- Task details -
Please write out each entry below exactly as given.

- Recorded information -
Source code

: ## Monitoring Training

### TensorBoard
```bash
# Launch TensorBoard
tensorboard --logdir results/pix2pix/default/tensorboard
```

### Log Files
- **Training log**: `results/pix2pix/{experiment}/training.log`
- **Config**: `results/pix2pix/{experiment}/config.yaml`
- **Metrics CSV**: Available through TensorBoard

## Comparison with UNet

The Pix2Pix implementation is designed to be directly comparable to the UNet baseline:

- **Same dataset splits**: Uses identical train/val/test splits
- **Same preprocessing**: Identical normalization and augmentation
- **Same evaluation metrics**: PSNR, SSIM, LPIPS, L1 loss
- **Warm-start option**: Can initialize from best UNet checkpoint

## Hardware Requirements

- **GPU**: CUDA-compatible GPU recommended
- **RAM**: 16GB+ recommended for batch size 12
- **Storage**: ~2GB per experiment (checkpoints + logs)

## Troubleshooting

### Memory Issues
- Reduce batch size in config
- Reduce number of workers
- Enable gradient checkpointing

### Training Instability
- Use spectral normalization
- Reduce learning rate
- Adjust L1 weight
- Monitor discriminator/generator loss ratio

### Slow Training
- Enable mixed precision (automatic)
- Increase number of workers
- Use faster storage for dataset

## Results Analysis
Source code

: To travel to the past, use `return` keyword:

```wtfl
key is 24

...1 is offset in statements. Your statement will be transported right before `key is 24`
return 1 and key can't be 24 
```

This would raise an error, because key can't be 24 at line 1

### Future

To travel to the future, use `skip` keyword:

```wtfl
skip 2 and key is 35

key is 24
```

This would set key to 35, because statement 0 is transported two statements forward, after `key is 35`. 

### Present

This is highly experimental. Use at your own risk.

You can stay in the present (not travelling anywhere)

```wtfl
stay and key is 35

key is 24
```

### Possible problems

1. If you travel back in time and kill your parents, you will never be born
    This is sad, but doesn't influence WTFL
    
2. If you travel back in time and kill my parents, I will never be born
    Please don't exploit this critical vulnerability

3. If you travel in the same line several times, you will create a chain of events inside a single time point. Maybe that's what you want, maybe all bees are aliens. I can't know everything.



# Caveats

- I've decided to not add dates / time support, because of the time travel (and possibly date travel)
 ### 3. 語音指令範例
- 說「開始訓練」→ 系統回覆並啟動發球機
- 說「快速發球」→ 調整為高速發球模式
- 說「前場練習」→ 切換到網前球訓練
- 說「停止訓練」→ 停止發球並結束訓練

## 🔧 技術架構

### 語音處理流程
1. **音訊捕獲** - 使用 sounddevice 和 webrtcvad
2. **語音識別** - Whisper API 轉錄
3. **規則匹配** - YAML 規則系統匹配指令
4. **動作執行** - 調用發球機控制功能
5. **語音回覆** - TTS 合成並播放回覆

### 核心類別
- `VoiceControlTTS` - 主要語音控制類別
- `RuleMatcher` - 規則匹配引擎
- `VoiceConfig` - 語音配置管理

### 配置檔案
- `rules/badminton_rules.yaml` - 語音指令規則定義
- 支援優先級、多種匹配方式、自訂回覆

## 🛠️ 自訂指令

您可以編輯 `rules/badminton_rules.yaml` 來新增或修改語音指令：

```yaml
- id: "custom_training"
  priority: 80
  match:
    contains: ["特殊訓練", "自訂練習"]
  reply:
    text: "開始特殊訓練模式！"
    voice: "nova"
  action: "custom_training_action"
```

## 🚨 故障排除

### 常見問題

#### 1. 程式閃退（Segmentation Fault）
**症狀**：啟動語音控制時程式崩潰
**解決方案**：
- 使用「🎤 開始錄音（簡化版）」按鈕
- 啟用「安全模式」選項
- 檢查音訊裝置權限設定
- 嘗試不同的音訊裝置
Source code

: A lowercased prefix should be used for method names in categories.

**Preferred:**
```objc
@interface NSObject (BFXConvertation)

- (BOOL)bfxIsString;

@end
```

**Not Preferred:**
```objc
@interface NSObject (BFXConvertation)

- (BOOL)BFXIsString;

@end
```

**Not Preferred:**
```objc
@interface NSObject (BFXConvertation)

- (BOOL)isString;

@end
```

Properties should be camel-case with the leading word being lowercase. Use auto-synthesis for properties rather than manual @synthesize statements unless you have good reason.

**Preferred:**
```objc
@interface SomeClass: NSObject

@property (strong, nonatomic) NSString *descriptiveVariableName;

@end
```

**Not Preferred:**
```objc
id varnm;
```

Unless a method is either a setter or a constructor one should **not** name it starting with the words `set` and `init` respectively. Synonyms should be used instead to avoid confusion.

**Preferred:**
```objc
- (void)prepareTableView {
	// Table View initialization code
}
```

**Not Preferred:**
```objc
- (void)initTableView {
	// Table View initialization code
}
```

- Exercise output -
Source code

: ## Monitoring Training

### TensorBoard
```bash
# Launch TensorBoard
tensorboard --logdir results/pix2pix/default/tensorboard
```

### Log Files
- **Training log**: `results/pix2pix/{experiment}/training.log`
- **Config**: `results/pix2pix/{experiment}/config.yaml`
- **Metrics CSV**: Available through TensorBoard

## Comparison with UNet

The Pix2Pix implementation is designed to be directly comparable to the UNet baseline:

- **Same dataset splits**: Uses identical train/val/test splits
- **Same preprocessing**: Identical normalization and augmentation
- **Same evaluation metrics**: PSNR, SSIM, LPIPS, L1 loss
- **Warm-start option**: Can initialize from best UNet checkpoint

## Hardware Requirements

- **GPU**: CUDA-compatible GPU recommended
- **RAM**: 16GB+ recommended for batch size 12
- **Storage**: ~2GB per experiment (checkpoints + logs)

## Troubleshooting

### Memory Issues
- Reduce batch size in config
- Reduce number of workers
- Enable gradient checkpointing

### Training Instability
- Use spectral normalization
- Reduce learning rate
- Adjust L1 weight
- Monitor discriminator/generator loss ratio

### Slow Training
- Enable mixed precision (automatic)
- Increase number of workers
- Use faster storage for dataset

## Results Analysis
Source code

: To travel to the past, use `return` keyword:

```wtfl
key is 24

...1 is offset in statements. Your statement will be transported right before `key is 24`
return 1 and key can't be 24 
```

This would raise an error, because key can't be 24 at line 1

### Future

To travel to the future, use `skip` keyword:

```wtfl
skip 2 and key is 35

key is 24
```

This would set key to 35, because statement 0 is transported two statements forward, after `key is 35`. 

### Present

This is highly experimental. Use at your own risk.

You can stay in the present (not travelling anywhere)

```wtfl
stay and key is 35

key is 24
```

### Possible problems

1. If you travel back in time and kill your parents, you will never be born
    This is sad, but doesn't influence WTFL
    
2. If you travel back in time and kill my parents, I will never be born
    Please don't exploit this critical vulnerability

3. If you travel in the same line several times, you will create a chain of events inside a single time point. Maybe that's what you want, maybe all bees are aliens. I can't know everything.



# Caveats

- I've decided to not add dates / time support, because of the time travel (and possibly date travel)
 ### 3. 語音指令範例
- 說「開始訓練」→ 系統回覆並啟動發球機
- 說「快速發球」→ 調整為高速發球模式
- 說「前場練習」→ 切換到網前球訓練
- 說「停止訓練」→ 停止發球並結束訓練

## 🔧 技術架構

### 語音處理流程
1. **音訊捕獲** - 使用 sounddevice 和 webrtcvad
2. **語音識別** - Whisper API 轉錄
3. **規則匹配** - YAML 規則系統匹配指令
4. **動作執行** - 調用發球機控制功能
5. **語音回覆** - TTS 合成並播放回覆

### 核心類別
- `VoiceControlTTS` - 主要語音控制類別
- `RuleMatcher` - 規則匹配引擎
- `VoiceConfig` - 語音配置管理

### 配置檔案
- `rules/badminton_rules.yaml` - 語音指令規則定義
- 支援優先級、多種匹配方式、自訂回覆

## 🛠️ 自訂指令

您可以編輯 `rules/badminton_rules.yaml` 來新增或修改語音指令：

```yaml
- id: "custom_training"
  priority: 80
  match:
    contains: ["特殊訓練", "自訂練習"]
  reply:
    text: "開始特殊訓練模式！"
    voice: "nova"
  action: "custom_training_action"
```

## 🚨 故障排除

### 常見問題

#### 1. 程式閃退（Segmentation Fault）
**症狀**：啟動語音控制時程式崩潰
**解決方案**：
- 使用「🎤 開始錄音（簡化版）」按鈕
- 啟用「安全模式」選項
- 檢查音訊裝置權限設定
- 嘗試不同的音訊裝置
Source code

: A lowercased prefix should be used for method names in categories.

**Preferred:**
```objc
@interface NSObject (BFXConvertation)

- (BOOL)bfxIsString;

@end
```

**Not Preferred:**
```objc
@interface NSObject (BFXConvertation)

- (BOOL)BFXIsString;

@end
```

**Not Preferred:**
```objc
@interface NSObject (BFXConvertation)

- (BOOL)isString;

@end
```

Properties should be camel-case with the leading word being lowercase. Use auto-synthesis for properties rather than manual @synthesize statements unless you have good reason.

**Preferred:**
```objc
@interface SomeClass: NSObject

@property (strong, nonatomic) NSString *descriptiveVariableName;

@end
```

**Not Preferred:**
```objc
id varnm;
```

Unless a method is either a setter or a constructor one should **not** name it starting with the words `set` and `init` respectively. Synonyms should be used instead to avoid confusion.

**Preferred:**
```objc
- (void)prepareTableView {
	// Table View initialization code
}
```

**Not Preferred:**
```objc
- (void)initTableView {
	// Table View initialization code
}
```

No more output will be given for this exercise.